BioTork
- Company type: Private
- Industry: Renewable Chemicals
- Founded: 2008
- Headquarters: Florida
- Website: www.biotork.com

= BioTork =

Biotechnology company

BioTork is a biotechnology company founded in 2008 that specializes in the optimization of industrial fermentation processes. BioTork provides robust microorganisms that are able to convert low-value, raw carbon sources such as agroindustrial by-products and waste into high-value chemical commodities (e.g. biofuel and feed). These biochemical commodities such as omega-3 oil, lipids, fuels, enzymes, plastics and other compounds are derived from renewable feedstock using a continuous culture technology.

== Technology ==
BioTork has an exclusive license with Evolugate, a technology provider specializing in adaptive evolution technology that is a continuous culture apparatus which selects the fittest genetic variants from a certain population under controlled environmental conditions. After multiple stages of natural selection, the microorganisms acquire enhanced capabilities that were not present in the original strain. These new capabilities include a faster growth rate, the ability to grow at non-optimal temperatures, resistance to inhibitors or growth under nutrient limiting conditions

=== Non-GMO ===
The microorganisms that are evolved with Evolugate's technology are done so through natural selection, and therefore are enhanced without genetically modifying their composition. This allows for the microorganism to exist without being labelled as a GMO, and therefore circumvents issues related to food and feed regulations.

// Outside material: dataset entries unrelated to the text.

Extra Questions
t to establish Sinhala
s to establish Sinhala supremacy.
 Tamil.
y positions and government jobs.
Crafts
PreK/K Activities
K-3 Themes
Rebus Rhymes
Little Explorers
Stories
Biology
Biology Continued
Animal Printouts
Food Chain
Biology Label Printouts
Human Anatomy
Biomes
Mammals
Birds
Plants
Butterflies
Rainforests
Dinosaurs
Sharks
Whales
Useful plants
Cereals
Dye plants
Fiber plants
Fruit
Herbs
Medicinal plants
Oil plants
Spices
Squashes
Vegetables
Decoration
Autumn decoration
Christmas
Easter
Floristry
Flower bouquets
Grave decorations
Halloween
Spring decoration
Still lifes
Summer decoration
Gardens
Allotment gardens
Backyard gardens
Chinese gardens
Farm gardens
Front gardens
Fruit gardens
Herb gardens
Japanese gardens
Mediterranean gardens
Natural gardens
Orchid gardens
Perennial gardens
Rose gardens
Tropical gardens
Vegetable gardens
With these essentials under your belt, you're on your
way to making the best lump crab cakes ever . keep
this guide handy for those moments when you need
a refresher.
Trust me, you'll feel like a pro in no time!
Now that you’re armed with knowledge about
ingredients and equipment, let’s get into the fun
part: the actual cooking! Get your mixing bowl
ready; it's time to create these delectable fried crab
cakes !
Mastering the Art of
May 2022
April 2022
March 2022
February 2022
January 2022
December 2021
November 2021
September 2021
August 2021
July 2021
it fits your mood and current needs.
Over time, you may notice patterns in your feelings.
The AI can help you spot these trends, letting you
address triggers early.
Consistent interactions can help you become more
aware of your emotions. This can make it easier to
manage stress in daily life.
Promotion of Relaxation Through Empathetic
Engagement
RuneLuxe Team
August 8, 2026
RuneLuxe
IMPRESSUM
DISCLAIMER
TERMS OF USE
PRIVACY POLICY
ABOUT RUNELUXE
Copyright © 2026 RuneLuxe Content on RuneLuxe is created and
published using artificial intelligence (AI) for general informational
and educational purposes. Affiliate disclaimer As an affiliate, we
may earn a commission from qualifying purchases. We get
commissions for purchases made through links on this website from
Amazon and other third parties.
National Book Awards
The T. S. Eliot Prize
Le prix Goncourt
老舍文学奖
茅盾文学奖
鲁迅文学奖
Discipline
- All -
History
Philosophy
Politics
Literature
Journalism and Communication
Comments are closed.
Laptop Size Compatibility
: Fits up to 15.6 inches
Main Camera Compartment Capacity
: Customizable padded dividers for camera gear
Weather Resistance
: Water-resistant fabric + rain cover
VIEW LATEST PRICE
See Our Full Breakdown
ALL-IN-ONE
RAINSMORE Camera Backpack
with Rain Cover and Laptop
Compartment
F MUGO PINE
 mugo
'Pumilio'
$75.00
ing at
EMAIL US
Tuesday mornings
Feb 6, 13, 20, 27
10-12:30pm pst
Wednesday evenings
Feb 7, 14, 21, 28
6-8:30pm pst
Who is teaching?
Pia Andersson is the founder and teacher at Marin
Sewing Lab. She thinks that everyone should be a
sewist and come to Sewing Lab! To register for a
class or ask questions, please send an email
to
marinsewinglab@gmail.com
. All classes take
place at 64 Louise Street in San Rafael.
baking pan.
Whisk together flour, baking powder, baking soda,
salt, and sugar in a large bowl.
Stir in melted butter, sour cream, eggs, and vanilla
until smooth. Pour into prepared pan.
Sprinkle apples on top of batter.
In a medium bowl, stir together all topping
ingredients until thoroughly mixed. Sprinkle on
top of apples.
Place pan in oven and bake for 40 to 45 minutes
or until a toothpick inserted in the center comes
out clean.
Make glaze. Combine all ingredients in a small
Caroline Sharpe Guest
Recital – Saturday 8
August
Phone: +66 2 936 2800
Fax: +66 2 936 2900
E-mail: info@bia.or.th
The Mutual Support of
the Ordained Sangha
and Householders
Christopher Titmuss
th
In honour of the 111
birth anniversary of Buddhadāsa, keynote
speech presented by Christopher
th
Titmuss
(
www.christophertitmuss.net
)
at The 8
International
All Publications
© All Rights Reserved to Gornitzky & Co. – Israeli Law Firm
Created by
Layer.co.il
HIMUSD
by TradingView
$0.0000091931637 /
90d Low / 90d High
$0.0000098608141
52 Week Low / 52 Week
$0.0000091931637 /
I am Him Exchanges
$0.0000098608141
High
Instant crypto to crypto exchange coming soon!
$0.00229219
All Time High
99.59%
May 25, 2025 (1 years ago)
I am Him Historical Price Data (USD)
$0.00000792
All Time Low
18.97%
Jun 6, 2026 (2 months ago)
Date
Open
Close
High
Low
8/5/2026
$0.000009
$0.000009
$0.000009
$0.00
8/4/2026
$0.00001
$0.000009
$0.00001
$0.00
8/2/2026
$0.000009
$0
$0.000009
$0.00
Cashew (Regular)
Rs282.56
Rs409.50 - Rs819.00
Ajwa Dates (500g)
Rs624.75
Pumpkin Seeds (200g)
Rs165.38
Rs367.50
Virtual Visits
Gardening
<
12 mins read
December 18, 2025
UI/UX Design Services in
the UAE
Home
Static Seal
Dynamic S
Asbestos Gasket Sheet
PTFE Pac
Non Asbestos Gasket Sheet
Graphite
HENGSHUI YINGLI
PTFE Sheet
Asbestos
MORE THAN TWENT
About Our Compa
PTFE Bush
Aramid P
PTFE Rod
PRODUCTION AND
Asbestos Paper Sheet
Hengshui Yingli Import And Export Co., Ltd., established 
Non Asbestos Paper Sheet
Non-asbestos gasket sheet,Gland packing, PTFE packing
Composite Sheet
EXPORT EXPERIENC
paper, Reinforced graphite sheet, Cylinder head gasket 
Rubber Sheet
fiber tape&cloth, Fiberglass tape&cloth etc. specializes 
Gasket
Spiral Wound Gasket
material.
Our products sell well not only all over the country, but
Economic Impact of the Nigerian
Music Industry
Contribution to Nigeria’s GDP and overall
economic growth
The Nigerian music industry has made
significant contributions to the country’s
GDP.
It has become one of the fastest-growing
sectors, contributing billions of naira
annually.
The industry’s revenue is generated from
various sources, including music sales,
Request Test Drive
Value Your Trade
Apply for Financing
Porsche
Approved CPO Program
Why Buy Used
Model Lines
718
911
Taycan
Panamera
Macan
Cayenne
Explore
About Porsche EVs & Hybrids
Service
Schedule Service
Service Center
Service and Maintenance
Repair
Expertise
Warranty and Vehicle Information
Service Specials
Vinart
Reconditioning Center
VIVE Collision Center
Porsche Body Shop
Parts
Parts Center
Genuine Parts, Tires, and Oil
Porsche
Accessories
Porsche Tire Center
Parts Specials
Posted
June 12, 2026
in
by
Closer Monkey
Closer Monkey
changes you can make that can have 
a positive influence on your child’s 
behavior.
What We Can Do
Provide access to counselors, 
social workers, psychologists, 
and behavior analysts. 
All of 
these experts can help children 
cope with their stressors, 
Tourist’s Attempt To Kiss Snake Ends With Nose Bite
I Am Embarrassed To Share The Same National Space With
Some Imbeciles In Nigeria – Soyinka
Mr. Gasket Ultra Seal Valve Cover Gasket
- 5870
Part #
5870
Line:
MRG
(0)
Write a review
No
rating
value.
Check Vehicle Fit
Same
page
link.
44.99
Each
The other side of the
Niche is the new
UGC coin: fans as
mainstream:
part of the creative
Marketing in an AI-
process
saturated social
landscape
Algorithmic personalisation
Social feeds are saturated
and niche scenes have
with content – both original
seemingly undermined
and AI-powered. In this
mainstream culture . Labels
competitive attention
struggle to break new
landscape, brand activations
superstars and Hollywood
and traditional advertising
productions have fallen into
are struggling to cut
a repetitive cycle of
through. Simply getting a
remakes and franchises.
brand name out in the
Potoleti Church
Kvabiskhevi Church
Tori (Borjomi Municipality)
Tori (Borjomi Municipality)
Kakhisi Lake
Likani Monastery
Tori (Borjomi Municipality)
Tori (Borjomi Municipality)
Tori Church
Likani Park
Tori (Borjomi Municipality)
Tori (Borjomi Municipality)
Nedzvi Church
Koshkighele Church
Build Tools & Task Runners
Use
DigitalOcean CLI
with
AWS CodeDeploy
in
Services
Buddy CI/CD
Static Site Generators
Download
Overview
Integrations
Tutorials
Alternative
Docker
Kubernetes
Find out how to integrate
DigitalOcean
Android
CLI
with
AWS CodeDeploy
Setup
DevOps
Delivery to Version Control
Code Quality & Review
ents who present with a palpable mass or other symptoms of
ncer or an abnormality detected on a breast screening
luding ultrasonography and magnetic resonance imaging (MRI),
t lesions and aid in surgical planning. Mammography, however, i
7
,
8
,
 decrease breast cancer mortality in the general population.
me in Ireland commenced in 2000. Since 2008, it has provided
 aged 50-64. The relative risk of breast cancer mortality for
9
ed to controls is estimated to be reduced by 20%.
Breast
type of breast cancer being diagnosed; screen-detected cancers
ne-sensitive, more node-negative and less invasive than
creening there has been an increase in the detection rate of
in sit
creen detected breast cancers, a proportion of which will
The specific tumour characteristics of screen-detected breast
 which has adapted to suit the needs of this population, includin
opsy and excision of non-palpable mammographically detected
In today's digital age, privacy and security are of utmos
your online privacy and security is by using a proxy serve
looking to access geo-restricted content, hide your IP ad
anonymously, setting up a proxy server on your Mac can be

=== Versatile Feedstock ===
The technology that BioTork uses through Evolugate is able to convert unrefined, raw feedstock into several high quality resources, as mentioned before including omega-3 fatty acids and renewable chemicals. Raw carbon sources are generally renewable, often coming from biodiesel production or leftover agricultural waste. Therefore, the end-product that BioTork is left with is sustainable and inexpensive, in addition to non-GMO.

== Hawaii Zero Waste Program ==
BioTork is currently in collaboration with the US Department of Agriculture and Pacific Basin Agricultural Research Center (USDA-PBARC). This collaboration is related to recent legislation passed in Hawaii to promote upcycling of raw materials, or agricultural waste, as part of the Zero Waste initiative. The State of Hawaii has dedicated special purpose revenue bonds of up to $50,000,000 that will be used towards upcycling the unmarketable papayas from the state and convert them into omega-3 fatty acids that can then be refined into commercial fish feed.

== Collaboration with BASF ==
BASF, The Chemical Company, and BioTork currently have a bioplastics development deal to industrially produce biopolymers and green-based chemicals. The main objective of this collaboration is to improve biochemical production processes through strain development. The financial details of this collaboration and partnership have not been disclosed at this time.